# programming with a degree in anthropology?



## scootmfrost (Jul 21, 2005)

So, I'm currently in school working on an anthropology degree and a GIS certificate. while mapping out archaeological sites for a few summers sounds like fun, I'm starting to look outside the box to where I can eventually find my niche.

in high school, I took one year of drafting and owned autoCAD (as well as a high schooler can own a program...). I also taught myself html and css, and learned how to troubleshoot for hours when I found out different browsers read code differently and I had to re-learn everything. what I made was no bit of crap, either. It was simple and elegant, and that's how I like it. As far as math is concerned, I made it as far as honors trigonometry (the name changed to pre-calc), but never went further.

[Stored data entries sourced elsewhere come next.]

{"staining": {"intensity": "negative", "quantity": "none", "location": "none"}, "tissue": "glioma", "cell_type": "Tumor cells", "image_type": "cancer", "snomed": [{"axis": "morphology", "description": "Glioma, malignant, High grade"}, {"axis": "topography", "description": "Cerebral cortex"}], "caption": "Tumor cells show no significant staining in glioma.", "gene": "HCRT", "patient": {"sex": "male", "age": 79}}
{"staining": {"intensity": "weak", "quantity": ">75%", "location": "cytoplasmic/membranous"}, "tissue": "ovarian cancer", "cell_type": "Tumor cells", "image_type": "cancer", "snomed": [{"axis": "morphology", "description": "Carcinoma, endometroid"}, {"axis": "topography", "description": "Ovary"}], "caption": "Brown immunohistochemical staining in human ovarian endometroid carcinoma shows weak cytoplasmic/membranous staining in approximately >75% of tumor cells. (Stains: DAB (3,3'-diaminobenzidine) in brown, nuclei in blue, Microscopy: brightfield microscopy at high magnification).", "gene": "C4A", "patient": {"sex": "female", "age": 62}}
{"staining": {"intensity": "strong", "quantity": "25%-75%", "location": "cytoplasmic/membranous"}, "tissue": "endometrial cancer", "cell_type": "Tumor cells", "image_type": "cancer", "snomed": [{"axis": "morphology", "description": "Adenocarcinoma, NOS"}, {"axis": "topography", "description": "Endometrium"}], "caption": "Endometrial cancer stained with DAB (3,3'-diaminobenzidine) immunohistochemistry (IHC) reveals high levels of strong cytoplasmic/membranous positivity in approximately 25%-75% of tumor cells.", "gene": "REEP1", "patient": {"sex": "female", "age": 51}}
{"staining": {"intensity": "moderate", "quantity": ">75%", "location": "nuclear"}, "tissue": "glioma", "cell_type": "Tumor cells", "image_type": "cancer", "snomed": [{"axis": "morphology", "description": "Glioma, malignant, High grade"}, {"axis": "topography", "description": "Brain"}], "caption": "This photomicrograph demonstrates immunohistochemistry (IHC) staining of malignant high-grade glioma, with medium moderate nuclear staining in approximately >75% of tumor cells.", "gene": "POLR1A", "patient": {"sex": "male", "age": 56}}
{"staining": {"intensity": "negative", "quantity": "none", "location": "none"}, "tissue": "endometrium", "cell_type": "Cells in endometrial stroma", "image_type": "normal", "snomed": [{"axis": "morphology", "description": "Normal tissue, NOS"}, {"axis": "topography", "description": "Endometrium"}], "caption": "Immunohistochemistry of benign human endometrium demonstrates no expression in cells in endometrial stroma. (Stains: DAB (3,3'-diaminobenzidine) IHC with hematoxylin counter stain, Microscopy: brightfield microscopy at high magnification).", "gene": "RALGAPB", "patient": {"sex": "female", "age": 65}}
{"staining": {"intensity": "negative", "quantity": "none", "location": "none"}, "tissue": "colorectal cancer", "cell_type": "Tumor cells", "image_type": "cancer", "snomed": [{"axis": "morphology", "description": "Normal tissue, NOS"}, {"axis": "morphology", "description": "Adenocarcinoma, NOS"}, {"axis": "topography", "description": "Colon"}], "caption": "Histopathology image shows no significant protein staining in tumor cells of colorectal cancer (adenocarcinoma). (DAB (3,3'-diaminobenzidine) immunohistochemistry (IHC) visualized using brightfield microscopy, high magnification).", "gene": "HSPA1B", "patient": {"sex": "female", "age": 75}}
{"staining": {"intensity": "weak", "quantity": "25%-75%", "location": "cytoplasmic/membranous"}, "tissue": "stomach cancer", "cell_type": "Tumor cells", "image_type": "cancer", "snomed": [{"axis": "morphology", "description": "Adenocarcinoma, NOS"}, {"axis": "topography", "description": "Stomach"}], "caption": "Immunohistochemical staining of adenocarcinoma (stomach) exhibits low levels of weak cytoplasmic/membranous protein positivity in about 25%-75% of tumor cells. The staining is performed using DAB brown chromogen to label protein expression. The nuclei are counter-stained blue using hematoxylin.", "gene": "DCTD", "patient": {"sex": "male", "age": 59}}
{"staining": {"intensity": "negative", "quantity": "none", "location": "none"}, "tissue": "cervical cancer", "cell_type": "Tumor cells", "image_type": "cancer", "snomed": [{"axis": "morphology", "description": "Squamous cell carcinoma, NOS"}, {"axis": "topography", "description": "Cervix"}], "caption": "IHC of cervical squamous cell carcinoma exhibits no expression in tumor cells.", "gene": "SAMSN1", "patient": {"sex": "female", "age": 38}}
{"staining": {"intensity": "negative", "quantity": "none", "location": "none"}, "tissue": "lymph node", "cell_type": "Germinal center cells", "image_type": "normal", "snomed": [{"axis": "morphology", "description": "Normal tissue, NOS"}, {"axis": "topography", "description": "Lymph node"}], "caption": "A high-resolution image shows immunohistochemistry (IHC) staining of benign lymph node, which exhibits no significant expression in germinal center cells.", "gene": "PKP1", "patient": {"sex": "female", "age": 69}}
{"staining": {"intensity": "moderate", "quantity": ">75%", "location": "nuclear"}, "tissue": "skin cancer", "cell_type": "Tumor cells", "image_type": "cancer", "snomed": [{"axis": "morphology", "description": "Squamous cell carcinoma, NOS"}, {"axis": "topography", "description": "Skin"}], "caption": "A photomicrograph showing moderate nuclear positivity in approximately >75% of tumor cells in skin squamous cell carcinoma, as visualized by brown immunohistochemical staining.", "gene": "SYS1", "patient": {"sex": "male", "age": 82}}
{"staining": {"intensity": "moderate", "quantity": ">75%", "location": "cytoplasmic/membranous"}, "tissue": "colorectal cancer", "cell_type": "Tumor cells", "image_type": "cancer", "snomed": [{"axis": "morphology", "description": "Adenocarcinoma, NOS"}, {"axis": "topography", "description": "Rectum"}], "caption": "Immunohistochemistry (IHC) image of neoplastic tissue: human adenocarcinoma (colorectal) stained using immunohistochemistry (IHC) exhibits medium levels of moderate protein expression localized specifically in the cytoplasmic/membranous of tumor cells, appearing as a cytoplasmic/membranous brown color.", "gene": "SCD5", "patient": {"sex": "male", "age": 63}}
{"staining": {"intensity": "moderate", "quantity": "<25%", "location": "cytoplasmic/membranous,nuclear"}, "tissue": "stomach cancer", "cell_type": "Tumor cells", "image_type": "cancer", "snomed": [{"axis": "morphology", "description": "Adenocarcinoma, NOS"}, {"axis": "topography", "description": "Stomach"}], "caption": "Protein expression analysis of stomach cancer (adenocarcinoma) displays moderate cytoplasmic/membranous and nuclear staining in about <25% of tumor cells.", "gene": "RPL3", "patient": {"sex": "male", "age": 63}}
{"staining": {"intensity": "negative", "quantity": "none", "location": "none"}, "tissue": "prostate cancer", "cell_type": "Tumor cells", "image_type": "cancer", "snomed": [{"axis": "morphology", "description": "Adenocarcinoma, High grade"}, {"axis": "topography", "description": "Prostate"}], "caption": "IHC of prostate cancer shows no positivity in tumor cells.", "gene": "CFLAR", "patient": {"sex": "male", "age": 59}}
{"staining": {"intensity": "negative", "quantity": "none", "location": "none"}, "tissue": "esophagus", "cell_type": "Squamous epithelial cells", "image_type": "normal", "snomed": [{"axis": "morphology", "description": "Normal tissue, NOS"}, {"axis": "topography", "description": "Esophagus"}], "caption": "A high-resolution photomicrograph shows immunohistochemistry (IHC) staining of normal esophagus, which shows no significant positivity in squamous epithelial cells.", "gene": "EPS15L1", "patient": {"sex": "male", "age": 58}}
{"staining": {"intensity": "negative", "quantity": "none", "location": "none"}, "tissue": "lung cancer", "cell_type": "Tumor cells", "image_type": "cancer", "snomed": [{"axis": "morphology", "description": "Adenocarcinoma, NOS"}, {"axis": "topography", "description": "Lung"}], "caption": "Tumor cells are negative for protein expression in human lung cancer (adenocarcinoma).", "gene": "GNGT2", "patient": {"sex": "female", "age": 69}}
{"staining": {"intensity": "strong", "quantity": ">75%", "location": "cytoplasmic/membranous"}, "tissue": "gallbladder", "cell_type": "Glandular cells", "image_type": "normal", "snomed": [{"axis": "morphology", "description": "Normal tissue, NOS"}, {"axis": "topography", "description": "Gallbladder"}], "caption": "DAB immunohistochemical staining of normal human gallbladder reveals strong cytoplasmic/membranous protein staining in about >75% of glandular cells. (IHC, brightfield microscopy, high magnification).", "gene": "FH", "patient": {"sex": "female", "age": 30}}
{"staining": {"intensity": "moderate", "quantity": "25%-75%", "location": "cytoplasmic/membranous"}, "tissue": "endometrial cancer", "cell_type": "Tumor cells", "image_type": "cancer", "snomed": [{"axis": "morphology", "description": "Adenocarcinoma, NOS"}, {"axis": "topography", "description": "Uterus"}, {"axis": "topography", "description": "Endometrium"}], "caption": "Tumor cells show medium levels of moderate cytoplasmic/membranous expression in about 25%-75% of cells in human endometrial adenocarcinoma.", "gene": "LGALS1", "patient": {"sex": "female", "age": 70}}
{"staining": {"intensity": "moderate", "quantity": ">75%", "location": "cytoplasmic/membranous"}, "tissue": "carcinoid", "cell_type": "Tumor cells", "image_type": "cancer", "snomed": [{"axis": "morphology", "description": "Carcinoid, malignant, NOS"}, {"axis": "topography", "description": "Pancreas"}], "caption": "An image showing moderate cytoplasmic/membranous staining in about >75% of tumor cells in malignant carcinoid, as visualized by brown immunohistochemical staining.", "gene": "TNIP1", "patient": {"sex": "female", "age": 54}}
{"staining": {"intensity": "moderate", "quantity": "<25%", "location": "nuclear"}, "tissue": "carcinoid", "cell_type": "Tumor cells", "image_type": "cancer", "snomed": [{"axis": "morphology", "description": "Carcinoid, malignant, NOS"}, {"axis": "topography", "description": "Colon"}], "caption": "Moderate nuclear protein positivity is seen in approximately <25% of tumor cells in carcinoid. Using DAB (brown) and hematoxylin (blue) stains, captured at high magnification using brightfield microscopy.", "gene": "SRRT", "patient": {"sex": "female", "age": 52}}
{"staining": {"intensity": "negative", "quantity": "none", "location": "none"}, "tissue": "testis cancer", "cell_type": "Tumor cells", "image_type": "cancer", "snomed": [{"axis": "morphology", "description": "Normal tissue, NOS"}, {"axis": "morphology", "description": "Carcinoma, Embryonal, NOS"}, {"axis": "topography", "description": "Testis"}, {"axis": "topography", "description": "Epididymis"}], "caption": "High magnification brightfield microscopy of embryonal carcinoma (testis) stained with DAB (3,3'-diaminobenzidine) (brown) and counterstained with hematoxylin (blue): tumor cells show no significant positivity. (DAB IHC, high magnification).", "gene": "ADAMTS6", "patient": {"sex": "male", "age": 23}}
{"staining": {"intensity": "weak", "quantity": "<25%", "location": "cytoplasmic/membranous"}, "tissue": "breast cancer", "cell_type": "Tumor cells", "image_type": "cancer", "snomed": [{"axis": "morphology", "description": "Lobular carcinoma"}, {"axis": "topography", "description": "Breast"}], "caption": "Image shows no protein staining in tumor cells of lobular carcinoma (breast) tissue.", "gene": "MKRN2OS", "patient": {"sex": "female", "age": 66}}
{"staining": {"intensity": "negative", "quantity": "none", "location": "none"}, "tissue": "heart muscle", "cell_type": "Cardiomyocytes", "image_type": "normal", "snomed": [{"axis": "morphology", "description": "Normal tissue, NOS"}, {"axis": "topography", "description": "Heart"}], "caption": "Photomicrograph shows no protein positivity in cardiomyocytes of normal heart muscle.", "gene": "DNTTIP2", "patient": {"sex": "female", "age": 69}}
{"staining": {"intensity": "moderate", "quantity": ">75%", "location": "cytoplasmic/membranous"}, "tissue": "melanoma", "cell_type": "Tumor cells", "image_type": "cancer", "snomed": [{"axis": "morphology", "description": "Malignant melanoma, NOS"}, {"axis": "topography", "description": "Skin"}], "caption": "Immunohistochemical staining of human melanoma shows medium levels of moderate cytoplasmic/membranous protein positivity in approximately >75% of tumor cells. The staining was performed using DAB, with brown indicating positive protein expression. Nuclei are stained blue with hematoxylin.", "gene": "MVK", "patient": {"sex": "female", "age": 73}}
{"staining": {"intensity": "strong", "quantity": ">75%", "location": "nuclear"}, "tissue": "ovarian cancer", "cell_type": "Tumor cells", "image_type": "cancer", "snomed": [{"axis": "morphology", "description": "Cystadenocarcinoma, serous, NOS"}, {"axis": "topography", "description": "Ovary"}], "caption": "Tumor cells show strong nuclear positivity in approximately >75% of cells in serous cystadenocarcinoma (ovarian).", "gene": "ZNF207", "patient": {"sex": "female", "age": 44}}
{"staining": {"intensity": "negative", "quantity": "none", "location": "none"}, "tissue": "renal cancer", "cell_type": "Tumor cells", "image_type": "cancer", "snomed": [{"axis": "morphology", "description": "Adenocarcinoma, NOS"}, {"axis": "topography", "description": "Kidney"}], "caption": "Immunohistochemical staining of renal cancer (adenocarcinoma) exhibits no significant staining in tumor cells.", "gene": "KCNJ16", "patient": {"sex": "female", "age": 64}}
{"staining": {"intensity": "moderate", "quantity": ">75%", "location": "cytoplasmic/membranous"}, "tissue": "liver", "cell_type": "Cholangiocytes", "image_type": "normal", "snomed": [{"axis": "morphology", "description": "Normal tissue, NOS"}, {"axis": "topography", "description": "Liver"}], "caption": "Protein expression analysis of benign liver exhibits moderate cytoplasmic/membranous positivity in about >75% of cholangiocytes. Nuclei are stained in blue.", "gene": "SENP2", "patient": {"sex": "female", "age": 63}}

so someone convinces me to give Java a shot, and I start on a book and find it's kind of fun. I'm really not very far at all (like chapter 8 out of a 24 chapter intro book), but so far it makes a lot of sense and I've messed around with a few things to really get a feel for what I've learned. I hear Java and Python (I got two free python books over the sumemr) are used with GIS a lot, and the thought of working with those and some visual basic and SQL doesn't sound too bad.

so...again, I'm working on my anthropology degree, and I really enjoy it. but I feel like I'd be good with computers, as I've learned so much through the webdesign languages, graphics, and file workings. Part of me is beginning to strongly believe that picking up a few tech certificates from a nearby community college would do a heck of a lot more for me then running off to grad school to pretend I'm going to make a difference in the world digging up arrowheads. anthropology gives me the edge of being able to see into how others see the world and what they need to function, plus my communication and writings skills are well developed, even though I'm taking plenty of liberties here. I know html is super easy and css still easier than programming, but I feel like the GIS lead-in could really get me somewhere, and I know I can get far with at least Java or one of the other languages when I really put the energy into it.

I'm not so great with math, but I didn't suck, and if I really took my time I could learn more (I learn a lot on my own, by the way. class structure pisses me off sometimes). what do you guys think? is there any hope, or do you really have to be hardcore to get anywhere without a compsci degree?


----------



## Ninjaboi (Dec 27, 2010)

Hello scootmfrost.

You can honestly do both anthropology as well as programming. They are both great careers to go into, and each is suited for a specific person. If you enjoy both, do both! You probably will have to pick a primary and a secondary between the two, and that is up to you to do so. Programming does require basic math with basic programs, but will require far more as you delve in. If you just planning on doing it as a hobby, your current math skills should do just fine with a few good references by your side.

If you deciding to choose one or the other, then that's also up to you. Do you have more fun "digging up arrowheads" or programming? Try to do what you love, so you always feel happy doing what you do, and getting paid to do it!

So in short, yes there is hope for you.


----------



## -WOLF- (Jan 17, 2009)

you might even want to lean towards a software engineer or something, since you have math and programming. that way you're able to get into some serious coding and expand your language base.


----------



## jassmine12 (Mar 14, 2011)

I don't know *anthropology is?
*


----------



## -WOLF- (Jan 17, 2009)

jassmine12 said:


> I don't know *anthropology is?
> *


Anthropology is the study of humanity. Anthropology has origins in the natural sciences, the humanities, and the social sciences.


----------



## dreadtech (Mar 9, 2011)

I love anthro, and the social sciences as a whole. BUT, I knew it would be very difficult obtaining employment in this field. I had friends who were History majors working on their masters who were unemployed. I did not want to be in the same boat. Therfore, I got my degrees in the Technology field, but companies till this day seem not to care about my degrees. They care more so about my 3-4 yrs experience and IT certifications. I would like to go back for school and possibly get my Masters in Global sociocultural studies or African diaspora studies, also then move on to the PHD level. Unfortunately, to obtain employment easier within the social sciences you need higher degrees like a Masters and PHD. IT has kept me employed and busy, even during the recession I've been unemployed only a few months. In 2010 I was only unemployed one month.


----------